As much as I love the LA Splash lipsticks, I'm not too happy with their customer service. I ordered Catrina and they sent me Cryptic for some reason, which isn't even part of the Dia De Los Muertos collection. It took 3 days for them to return my email in which they wanted pictures and everything. I sent them pictures of the invoice and the lipstick, which was still in the plastic packaging because I never even opened it. It's now been a week and they haven't responded back to me with any more info about the shipping label they were supposed to send me to return the damn thing. Emailed them again yesterday and still nothing, so I'm hoping to hear from them tomorrow. I am just having crappy luck lately when it comes to ordering stuff online lol


----------



## Vandekamp (Nov 15, 2015)

sullenxriot182 said:


> As much as I love the LA Splash lipsticks, I'm not too happy with their customer service. I ordered Catrina and they sent me Cryptic for some reason, which isn't even part of the Dia De Los Muertos collection. It took 3 days for them to return my email in which they wanted pictures and everything. I sent them pictures of the invoice and the lipstick, which was still in the plastic packaging because I never even opened it. It's now been a week and they haven't responded back to me with any more info about the shipping label they were supposed to send me to return the damn thing. Emailed them again yesterday and still nothing, so I'm hoping to hear from them tomorrow. I am just having crappy luck lately when it comes to ordering stuff online lol


  I had a totally different experience. I ordered Venus and they forgot to send it to me and I received it 2-3 days later. I am on the East Coast btw.


----------



## sullenxriot182 (Nov 15, 2015)

I'm wondering if it's just the person I've been going back and forth with lol. He's not very helpful, that's for sure! I've never had an issue with an order from them before this, so I hope it's just a one time thing. Any other time I've ordered stuff I've received it in a few days and everything was fine.


----------



## Vandekamp (Nov 15, 2015)

sullenxriot182 said:


> I'm wondering if it's just the person I've been going back and forth with lol. He's not very helpful, that's for sure! I've never had an issue with an order from them before this, so I hope it's just a one time thing. Any other time I've ordered stuff I've received it in a few days and everything was fine.

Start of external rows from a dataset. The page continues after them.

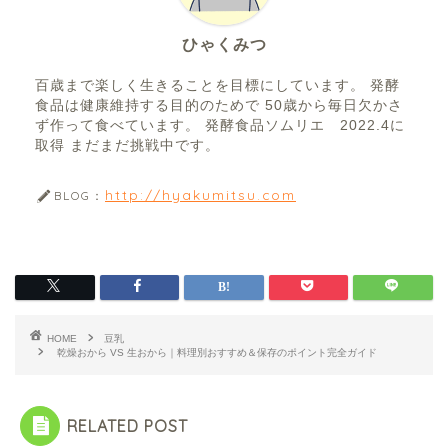
ひゃくみつ
百歳まで楽しく生きることを目標にしています。 発酵
食品は健康維持する目的のためで 50歳から毎日欠かさ
ず作って食べています。 発酵食品ソムリエ 2022.4に
取得 まだまだ挑戦中です。
http://hyakumitsu.com
BLOG：
HOME
豆乳
乾燥おから VS 生おから｜料理別おすすめ＆保存のポイント完全ガイド
RELATED POST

  I would share your feedback with a supervisor.


----------



## TwiggyPop (Nov 16, 2015)

sullenxriot182 said:


> I'm wondering if it's just the person I've been going back and forth with lol. He's not very helpful, that's for sure! I've never had an issue with an order from them before this, so I hope it's just a one time thing. Any other time I've ordered stuff I've received it in a few days and everything was fine.


  Maybe he went on vacation and forgot to put up an automatic reply saying when he'll be back. When I worked at the bank I don't think I've ever remembered to put up an automatic reply, which was stupid because I worked in loan closing. Haha.


----------



## leonah (May 30, 2016)

have anyone tried the new colors? the velvet mattes in tiramisu, latte etc?


----------